Search code examples
apache-kafkaapache-storm

What is the difference between a "Kafka Spout" and a "kafka Consumer"?


both "Kafka Spout" and "Kafka Consumer" do retrieve data from the Kafka Brokers, the spout so far i know is for communicating with Storm, and the Consumer is with whatever else.

-but still, what is the difference technically?

-or what would be the difference between If i pulled out the data using a Consumer then receive it using a "Storm Spout" and between if i just used a "Kafka Spout" then add it to my Storm Topology Builder's setSpout(); function

-and when to use Consumer, or a Kafka Spout


Solution

  • A/the "Kafka Spout" is a Storm-specific adapter to read data from Kafka into a Storm topology. Behind the scenes, the Kafka spout actually uses Kafka's built-in "Kafka consumer" client.

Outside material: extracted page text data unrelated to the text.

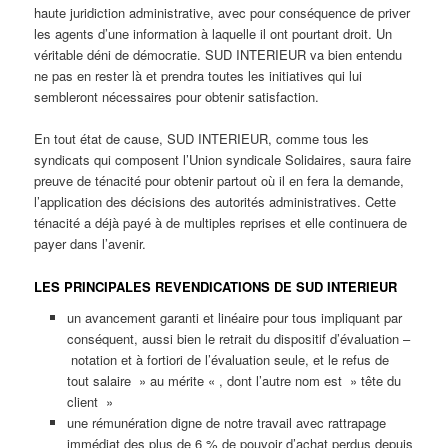
haute juridiction administrative, avec pour conséquence de priver
les agents d’une information à laquelle il ont pourtant droit. Un
véritable déni de démocratie. SUD INTERIEUR va bien entendu
ne pas en rester là et prendra toutes les initiatives qui lui
sembleront nécessaires pour obtenir satisfaction.
En tout état de cause, SUD INTERIEUR, comme tous les
syndicats qui composent l’Union syndicale Solidaires, saura faire
preuve de ténacité pour obtenir partout où il en fera la demande,
l’application des décisions des autorités administratives. Cette
ténacité a déjà payé à de multiples reprises et elle continuera de
payer dans l’avenir.
LES PRINCIPALES REVENDICATIONS DE SUD INTERIEUR
un avancement garanti et linéaire pour tous impliquant par
conséquent, aussi bien le retrait du dispositif d’évaluation –
notation et à fortiori de l’évaluation seule, et le refus de
tout salaire » au mérite « , dont l’autre nom est » tête du
client »
une rémunération digne de notre travail avec rattrapage
immédiat des plus de 6 % de pouvoir d’achat perdus depuis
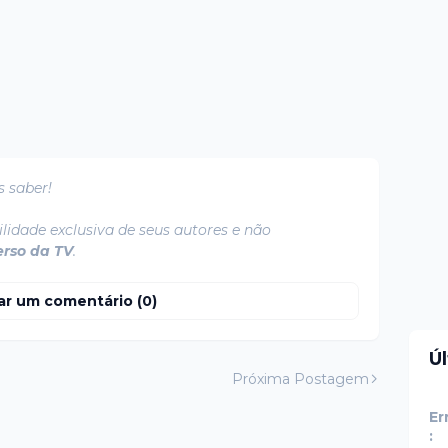
s saber!
lidade exclusiva de seus autores e não
erso da TV
.
ar um comentário (0)
Ú
Próxima Postagem
Er
:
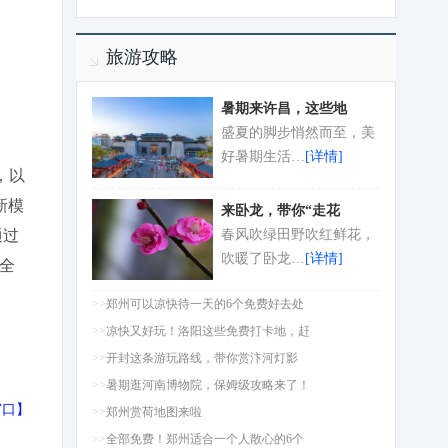
旅游攻略
暑期来许昌，这些地
盛夏的脚步悄然而至，美
好暑期生活…
[详情]
，以
新模
来卧龙，带你“走花
通过
春风吹绿田野吹红鲜花，
吹暖了卧龙…
[详情]
全
>>
郑州可以凉快待一天的6个免费好去处
>>
凉快又好玩！洛阳这些免费打卡地，赶
>>
开封这条游玩路线，带你赏汴河灯影
>>
暑期逛河南博物院，保姆级攻略来了！
窗口
】
>>
郑州赏荷地图来啦
>>
全部免费！郑州适合一个人散心的6个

    Technically, the difference is that the Kafka spout is a kind of a Storm-aware "wrapper" on top of Kafka's consumer client.

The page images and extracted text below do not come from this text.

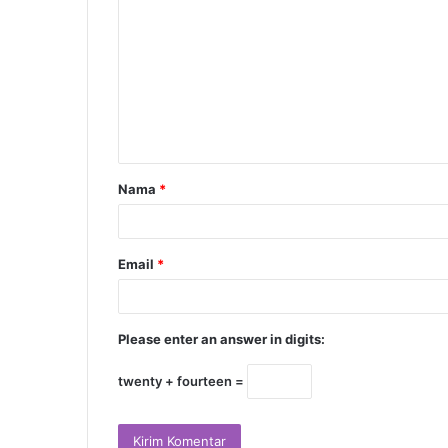
Nama
*
Email
*
Please enter an answer in digits:
twenty + fourteen =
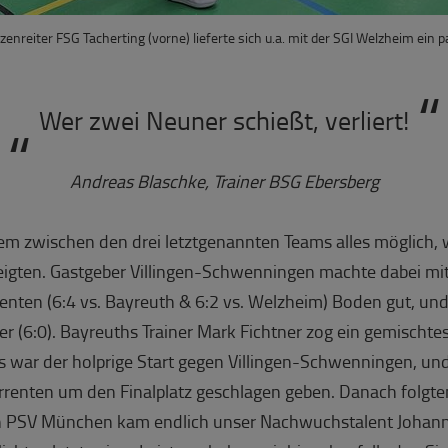
zenreiter FSG Tacherting (vorne) lieferte sich u.a. mit der SGI Welzheim ein 
Wer zwei Neuner schießt, verliert!
Andreas Blaschke, Trainer BSG Ebersberg
lem zwischen den drei letztgenannten Teams alles möglich, 
gten. Gastgeber Villingen-Schwenningen machte dabei mit
renten (6:4 vs. Bayreuth & 6:2 vs. Welzheim) Boden gut, un
r (6:0). Bayreuths Trainer Mark Fichtner zog ein gemischtes
ns war der holprige Start gegen Villingen-Schwenningen, un
renten um den Finalplatz geschlagen geben. Danach folgt
n PSV München kam endlich unser Nachwuchstalent Johann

    In Storm, you should typically always use the included Kafka spout (see https://github.com/apache/storm/tree/master/external/storm-kafka or, for a spout implementation that uses Kafka's so-called "new" consumer client, https://github.com/apache/storm/tree/master/external/storm-kafka-client). It would be a very rare case to implement your own -- perhaps the most likely case would be if there is a bug in the existing Kafka spout that you need to work around until the Storm project fixes the bug upstream.